Task goal ->
Print the data that follows word for word, leaving out any picture.

Given entries ->

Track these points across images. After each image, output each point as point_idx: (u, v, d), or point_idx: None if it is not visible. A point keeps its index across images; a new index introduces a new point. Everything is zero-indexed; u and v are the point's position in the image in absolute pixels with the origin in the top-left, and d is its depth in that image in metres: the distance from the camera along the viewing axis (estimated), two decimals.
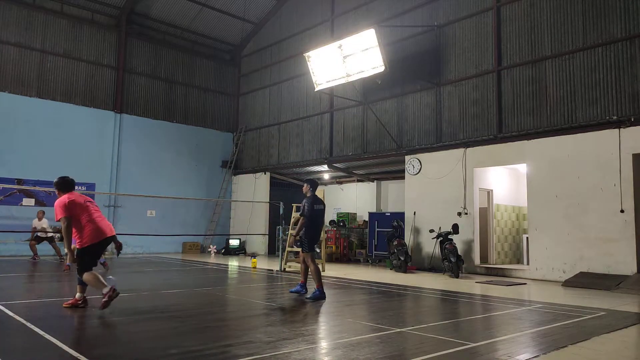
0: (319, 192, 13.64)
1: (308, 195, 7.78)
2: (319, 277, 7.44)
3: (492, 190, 13.52)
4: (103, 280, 5.92)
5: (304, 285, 7.93)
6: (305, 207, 7.59)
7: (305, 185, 7.90)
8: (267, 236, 18.41)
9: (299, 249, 12.01)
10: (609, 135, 10.27)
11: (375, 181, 18.47)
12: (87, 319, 5.70)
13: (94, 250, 6.07)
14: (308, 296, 7.47)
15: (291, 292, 7.99)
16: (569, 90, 11.13)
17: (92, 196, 16.87)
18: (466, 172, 12.75)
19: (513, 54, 12.18)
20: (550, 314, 6.52)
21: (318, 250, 13.53)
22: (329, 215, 18.17)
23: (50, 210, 15.96)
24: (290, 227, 12.22)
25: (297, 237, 7.70)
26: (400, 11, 14.75)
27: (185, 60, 19.82)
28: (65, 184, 6.28)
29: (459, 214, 12.69)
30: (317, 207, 7.73)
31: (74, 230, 6.01)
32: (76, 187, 18.20)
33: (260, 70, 19.96)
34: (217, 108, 20.70)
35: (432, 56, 13.79)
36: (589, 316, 6.36)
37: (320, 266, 12.12)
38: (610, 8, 10.60)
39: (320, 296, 7.32)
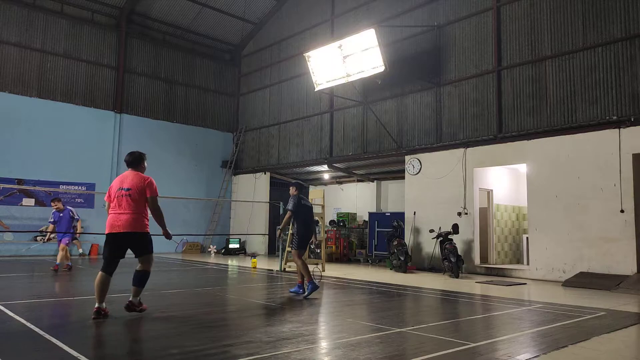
0: (318, 193, 13.70)
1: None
2: (307, 271, 7.64)
3: (492, 190, 13.52)
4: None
5: (302, 285, 7.99)
6: (291, 202, 7.87)
7: (292, 187, 8.17)
8: (267, 236, 18.41)
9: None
10: (609, 135, 10.26)
11: (375, 181, 18.46)
12: (87, 319, 5.70)
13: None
14: (305, 294, 7.54)
15: (291, 292, 8.05)
16: (569, 90, 11.13)
17: (92, 196, 16.88)
18: (466, 172, 12.74)
19: (513, 54, 12.17)
20: (550, 314, 6.52)
21: (318, 250, 13.52)
22: (329, 215, 18.17)
23: (48, 210, 16.00)
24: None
25: (282, 231, 8.22)
26: (400, 11, 14.75)
27: (185, 60, 19.82)
28: (139, 160, 5.88)
29: (459, 214, 12.69)
30: (304, 203, 8.01)
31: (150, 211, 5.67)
32: (76, 187, 17.99)
33: (260, 70, 19.97)
34: (217, 108, 20.70)
35: (432, 56, 13.79)
36: (589, 316, 6.36)
37: (320, 266, 12.18)
38: (610, 8, 10.60)
39: (313, 287, 7.49)
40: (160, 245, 19.58)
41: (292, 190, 8.12)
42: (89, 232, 15.03)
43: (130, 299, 5.71)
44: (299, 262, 7.75)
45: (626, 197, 9.88)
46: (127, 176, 5.69)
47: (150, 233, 5.75)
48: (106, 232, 5.55)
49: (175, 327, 5.30)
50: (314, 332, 5.22)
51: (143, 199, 5.61)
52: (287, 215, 7.86)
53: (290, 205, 7.84)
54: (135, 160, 5.82)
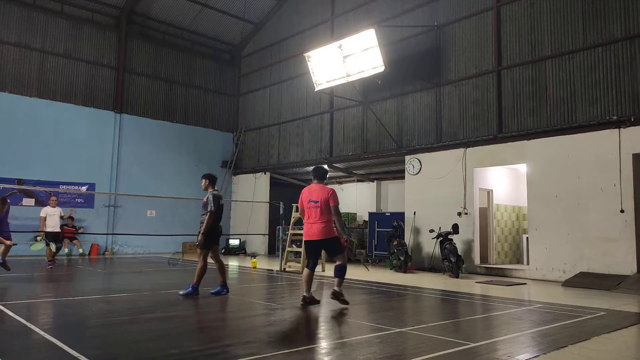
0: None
1: (209, 190, 7.57)
2: (200, 276, 7.46)
3: (492, 190, 13.52)
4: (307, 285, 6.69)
5: (224, 285, 7.67)
6: (212, 203, 7.37)
7: (204, 180, 7.74)
8: (267, 236, 18.42)
9: (299, 249, 12.07)
10: (609, 135, 10.27)
11: (375, 181, 18.47)
12: (87, 319, 5.70)
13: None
14: (181, 292, 7.45)
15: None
16: (569, 90, 11.13)
17: (92, 196, 16.88)
18: (466, 172, 12.75)
19: (513, 54, 12.17)
20: (550, 314, 6.52)
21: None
22: None
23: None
24: (290, 227, 12.20)
25: (203, 236, 7.46)
26: (400, 11, 14.75)
27: (185, 60, 19.82)
28: (325, 175, 7.08)
29: (459, 214, 12.69)
30: (221, 203, 7.64)
31: (328, 219, 6.60)
32: (76, 187, 18.00)
33: (260, 70, 19.96)
34: (217, 108, 20.70)
35: (432, 56, 13.78)
36: (589, 316, 6.36)
37: (320, 266, 12.16)
38: (610, 8, 10.60)
39: (192, 293, 7.38)
40: (160, 245, 19.48)
41: (205, 184, 7.65)
42: (89, 232, 15.04)
43: (335, 288, 6.67)
44: (201, 264, 7.42)
45: (626, 197, 9.88)
46: (315, 189, 6.73)
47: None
48: (304, 239, 6.81)
49: (175, 327, 5.31)
50: (314, 332, 5.22)
51: (328, 208, 6.59)
52: (207, 218, 7.31)
53: (212, 207, 7.33)
54: (323, 175, 7.00)
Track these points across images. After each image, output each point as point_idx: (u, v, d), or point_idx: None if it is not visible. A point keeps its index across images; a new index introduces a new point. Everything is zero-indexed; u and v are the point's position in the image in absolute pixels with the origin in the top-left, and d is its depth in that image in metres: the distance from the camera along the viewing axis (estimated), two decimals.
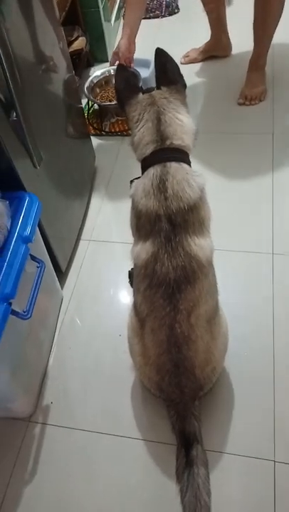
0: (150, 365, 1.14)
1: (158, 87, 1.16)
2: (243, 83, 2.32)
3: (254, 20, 2.07)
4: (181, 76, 1.17)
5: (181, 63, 2.55)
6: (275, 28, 2.08)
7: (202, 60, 2.58)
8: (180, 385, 1.11)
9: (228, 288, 1.33)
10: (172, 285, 1.02)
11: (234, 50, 2.58)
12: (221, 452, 1.24)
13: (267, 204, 1.82)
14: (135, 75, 1.15)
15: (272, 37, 2.12)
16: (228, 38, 2.53)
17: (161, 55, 1.15)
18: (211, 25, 2.45)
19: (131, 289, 1.19)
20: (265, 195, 1.86)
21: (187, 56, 2.59)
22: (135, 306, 1.16)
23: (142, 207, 1.06)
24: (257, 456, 1.22)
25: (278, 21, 2.04)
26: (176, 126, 1.09)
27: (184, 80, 1.17)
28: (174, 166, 1.06)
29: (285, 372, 1.37)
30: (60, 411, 1.38)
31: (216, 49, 2.56)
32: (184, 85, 1.17)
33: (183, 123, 1.11)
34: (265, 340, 1.44)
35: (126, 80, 1.21)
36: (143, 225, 1.06)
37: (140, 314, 1.13)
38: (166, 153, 1.08)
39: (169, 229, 1.02)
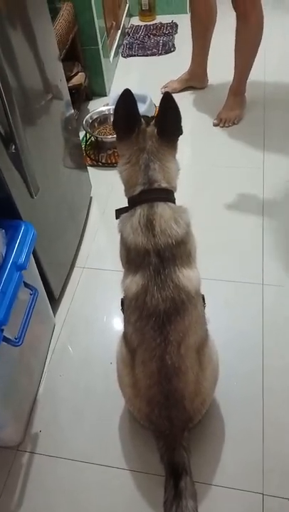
0: (140, 396, 1.14)
1: (155, 123, 1.16)
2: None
3: (235, 50, 2.24)
4: (179, 127, 1.16)
5: (162, 93, 2.64)
6: (254, 57, 2.26)
7: (181, 91, 2.71)
8: (170, 417, 1.11)
9: (218, 318, 1.35)
10: (162, 316, 1.04)
11: (213, 82, 2.72)
12: (210, 484, 1.23)
13: (257, 235, 1.86)
14: (136, 105, 1.15)
15: (251, 65, 2.30)
16: (206, 71, 2.68)
17: (167, 101, 1.12)
18: (193, 53, 2.59)
19: (123, 317, 1.21)
20: (256, 227, 1.90)
21: (166, 87, 2.70)
22: (125, 336, 1.18)
23: (130, 242, 1.09)
24: (245, 488, 1.21)
25: (256, 51, 2.23)
26: (163, 172, 1.14)
27: (181, 129, 1.17)
28: (161, 206, 1.10)
29: (275, 403, 1.37)
30: (49, 440, 1.36)
31: (193, 80, 2.70)
32: (180, 133, 1.18)
33: (170, 170, 1.15)
34: (255, 371, 1.44)
35: (126, 111, 1.14)
36: (133, 258, 1.10)
37: (131, 345, 1.14)
38: (153, 193, 1.12)
39: (157, 262, 1.05)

Your response ->
Track these points across images. After each image, output each point as point_idx: (u, v, d), or point_idx: None if it is not visible. A point keeps its index across images; a new index introduces a new point. Everything is zero-indexed; u and v are the point's position in the image in absolute pixels with the origin in the top-left, and d is its depth in that image in metres: the distance from the camera along the viewing axis (estimated), two decimals.
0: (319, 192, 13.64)
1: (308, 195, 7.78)
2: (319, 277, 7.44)
3: (492, 190, 13.52)
4: (103, 280, 5.92)
5: (304, 285, 7.93)
6: (305, 207, 7.59)
7: (305, 185, 7.90)
8: (267, 236, 18.41)
9: (299, 249, 12.01)
10: (609, 135, 10.27)
11: (375, 181, 18.47)
12: (87, 319, 5.70)
13: (94, 250, 6.07)
14: (308, 296, 7.47)
15: (291, 292, 7.99)
16: (569, 90, 11.13)
17: (92, 196, 16.87)
18: (466, 172, 12.75)
19: (513, 54, 12.18)
20: (550, 314, 6.52)
21: (318, 250, 13.53)
22: (329, 215, 18.17)
23: (50, 210, 15.96)
24: (290, 227, 12.22)
25: (297, 237, 7.70)
26: (400, 11, 14.75)
27: (185, 60, 19.82)
28: (65, 184, 6.28)
29: (459, 214, 12.69)
30: (317, 207, 7.73)
31: (74, 230, 6.01)
32: (76, 187, 18.20)
33: (260, 70, 19.96)
34: (217, 108, 20.70)
35: (432, 56, 13.79)
36: (589, 316, 6.36)
37: (320, 266, 12.12)
38: (610, 8, 10.60)
39: (320, 296, 7.32)
0: (318, 193, 13.70)
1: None
2: (307, 271, 7.64)
3: (492, 190, 13.52)
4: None
5: (302, 285, 7.99)
6: (291, 202, 7.87)
7: (292, 187, 8.17)
8: (267, 236, 18.41)
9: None
10: (609, 135, 10.26)
11: (375, 181, 18.46)
12: (87, 319, 5.70)
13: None
14: (305, 294, 7.54)
15: (291, 292, 8.05)
16: (569, 90, 11.13)
17: (92, 196, 16.88)
18: (466, 172, 12.74)
19: (513, 54, 12.17)
20: (550, 314, 6.52)
21: (318, 250, 13.52)
22: (329, 215, 18.17)
23: (48, 210, 16.00)
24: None
25: (282, 231, 8.22)
26: (400, 11, 14.75)
27: (185, 60, 19.82)
28: (139, 160, 5.88)
29: (459, 214, 12.69)
30: (304, 203, 8.01)
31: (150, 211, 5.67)
32: (76, 187, 17.99)
33: (260, 70, 19.97)
34: (217, 108, 20.70)
35: (432, 56, 13.79)
36: (589, 316, 6.36)
37: (320, 266, 12.18)
38: (610, 8, 10.60)
39: (313, 287, 7.49)
40: (160, 245, 19.58)
41: (292, 190, 8.12)
42: (89, 232, 15.03)
43: (130, 299, 5.71)
44: (299, 262, 7.75)
45: (626, 197, 9.88)
46: (127, 176, 5.69)
47: (150, 233, 5.75)
48: (106, 232, 5.55)
49: (175, 327, 5.30)
50: (314, 332, 5.22)
51: (143, 199, 5.61)
52: (287, 215, 7.86)
53: (290, 205, 7.84)
54: (135, 160, 5.82)
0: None
1: (209, 190, 7.57)
2: (200, 276, 7.46)
3: (492, 190, 13.52)
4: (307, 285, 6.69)
5: (224, 285, 7.67)
6: (212, 203, 7.37)
7: (204, 180, 7.74)
8: (267, 236, 18.42)
9: (299, 249, 12.07)
10: (609, 135, 10.27)
11: (375, 181, 18.47)
12: (87, 319, 5.70)
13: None
14: (181, 292, 7.45)
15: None
16: (569, 90, 11.13)
17: (92, 196, 16.88)
18: (466, 172, 12.75)
19: (513, 54, 12.17)
20: (550, 314, 6.52)
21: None
22: None
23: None
24: (290, 227, 12.20)
25: (203, 236, 7.46)
26: (400, 11, 14.75)
27: (185, 60, 19.82)
28: (325, 175, 7.08)
29: (459, 214, 12.69)
30: (221, 203, 7.64)
31: (328, 219, 6.60)
32: (76, 187, 18.00)
33: (260, 70, 19.96)
34: (217, 108, 20.70)
35: (432, 56, 13.78)
36: (589, 316, 6.36)
37: (320, 266, 12.16)
38: (610, 8, 10.60)
39: (192, 293, 7.38)
40: (160, 245, 19.48)
41: (205, 184, 7.65)
42: (89, 232, 15.04)
43: (335, 288, 6.67)
44: (201, 264, 7.42)
45: (626, 197, 9.88)
46: (315, 189, 6.73)
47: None
48: (304, 239, 6.81)
49: (175, 327, 5.31)
50: (314, 332, 5.22)
51: (328, 208, 6.59)
52: (207, 218, 7.31)
53: (212, 207, 7.33)
54: (323, 175, 7.00)
Track these points across images. After each image, output each point as point_idx: (u, v, d), or point_idx: None if it is not visible. A point keeps its index across images; a new index introduces a new point. Everything is zero-indexed; u and v are the point's position in the image in absolute pixels with the origin in the top-left, and d is its depth in that image in metres: the distance from the camera along the viewing axis (estimated), two decimals.
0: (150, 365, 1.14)
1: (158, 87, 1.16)
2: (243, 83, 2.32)
3: (254, 20, 2.07)
4: (181, 76, 1.17)
5: (181, 63, 2.55)
6: (275, 28, 2.08)
7: (202, 60, 2.58)
8: (180, 385, 1.11)
9: (228, 288, 1.33)
10: (172, 285, 1.02)
11: (234, 50, 2.58)
12: (221, 452, 1.24)
13: (267, 204, 1.82)
14: (135, 75, 1.15)
15: (272, 37, 2.12)
16: (228, 38, 2.53)
17: (161, 55, 1.15)
18: (211, 25, 2.45)
19: (131, 289, 1.19)
20: (265, 195, 1.86)
21: (187, 56, 2.59)
22: (135, 306, 1.16)
23: (142, 207, 1.06)
24: (257, 456, 1.22)
25: (278, 21, 2.04)
26: (176, 126, 1.09)
27: (184, 80, 1.17)
28: (174, 166, 1.06)
29: (285, 372, 1.37)
30: (60, 411, 1.38)
31: (216, 49, 2.56)
32: (184, 85, 1.17)
33: (183, 123, 1.11)
34: (265, 340, 1.44)
35: (126, 80, 1.21)
36: (143, 225, 1.06)
37: (140, 314, 1.13)
38: (166, 153, 1.08)
39: (169, 229, 1.02)
0: (140, 396, 1.14)
1: (155, 123, 1.16)
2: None
3: (235, 50, 2.24)
4: (179, 127, 1.16)
5: (162, 93, 2.64)
6: (254, 57, 2.26)
7: (181, 91, 2.71)
8: (170, 417, 1.11)
9: (218, 318, 1.35)
10: (162, 316, 1.04)
11: (213, 82, 2.72)
12: (210, 484, 1.23)
13: (257, 235, 1.86)
14: (136, 105, 1.15)
15: (251, 65, 2.30)
16: (206, 71, 2.68)
17: (167, 101, 1.12)
18: (193, 53, 2.59)
19: (123, 317, 1.21)
20: (256, 227, 1.90)
21: (166, 87, 2.70)
22: (125, 336, 1.18)
23: (130, 242, 1.09)
24: (245, 488, 1.21)
25: (256, 51, 2.23)
26: (163, 172, 1.14)
27: (181, 129, 1.17)
28: (161, 206, 1.10)
29: (275, 403, 1.37)
30: (49, 440, 1.36)
31: (193, 80, 2.70)
32: (180, 133, 1.18)
33: (170, 170, 1.15)
34: (255, 371, 1.44)
35: (126, 111, 1.14)
36: (133, 258, 1.10)
37: (131, 345, 1.14)
38: (153, 193, 1.12)
39: (157, 262, 1.05)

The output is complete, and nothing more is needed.